Ayer escuché una historia triste y bonita, una historia que me conmovió. Un cúmulo de circunstancias adversas hicieron que lo perdiera todo. Ella acabo sola, sin nada. Sin nadie. Se pasó quince años viviendo bajo un puente. A sus hijas se las llevó el padre. No volvió a verlas. Ni familia ni amigos. NADA. Una bolsa con cuatro cosas y un corazón destrozado. Y su orgullo. Sentía vergüenza. Tenía cabeza. La sigue teniendo.
Iban pasando los días, los meses, los años. Quince largos años pasaron hasta el día que decidió salir de ahí. Se tragó su orgullo, su vergüenza y con un corazón de piedra y una mirada deseosa de vida, se alejó de su puente para pedir ayuda.
No ha sido fácil, pero ahora tiene casa, trabajo y un compañero de viaje. Le costó volver a dormir en una cama. Aprendió de nuevo a comer, a lavarse. Sus hijas siguen siendo asignatura pendiente. Ella, mirándote a los ojos, te habla de páginas que se pasan y jamás volverán. Ella, con una voz profunda llena de sabiduría de la vida, habla de hojas en blanco en las que hay que empezar a escribir. Ya tiene la hoja en blanco preparada. Alguna frase ya ha escrito en ella. Ha obtenido respuesta. Lo conseguirá. Ya lo perdió todo, a partir de ahora solo puede ganar.
Es sabia e ingenua a la vez. Sensible y dura.
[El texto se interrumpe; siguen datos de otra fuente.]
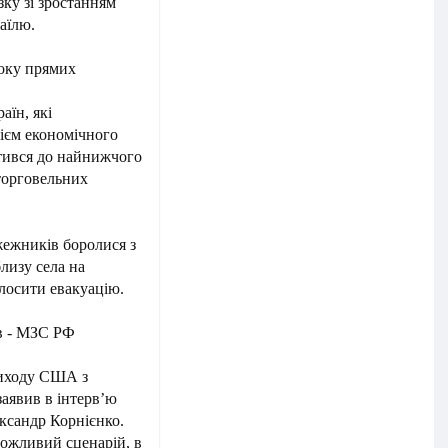
зку зі зростанням
раїлю.
току прямих
аїн, які
ієм економічного
отився до найнижчого
 торговельних
жежників боролися з
лизу села на
олосити евакуацію.
в - МЗС РФ
виходу США з
заявив в інтерв’ю
ксандр Корнієнко.
можливий сценарій, в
Incrédula y esperanzada. Racional y emocional. Recelosa y confiada. Triste y alegre. Ella es todo a la vez. Es todo lo que puede caber en un ser humano, porque en ella cabe TODO.
Disfruta de lo que jamás pensó que podría disfrutar. No quiere olvidar. A la pregunta de qué es lo que más valora de todo lo que ahora tiene, responde sin dudar: «tener a alguien que me coja de la mano».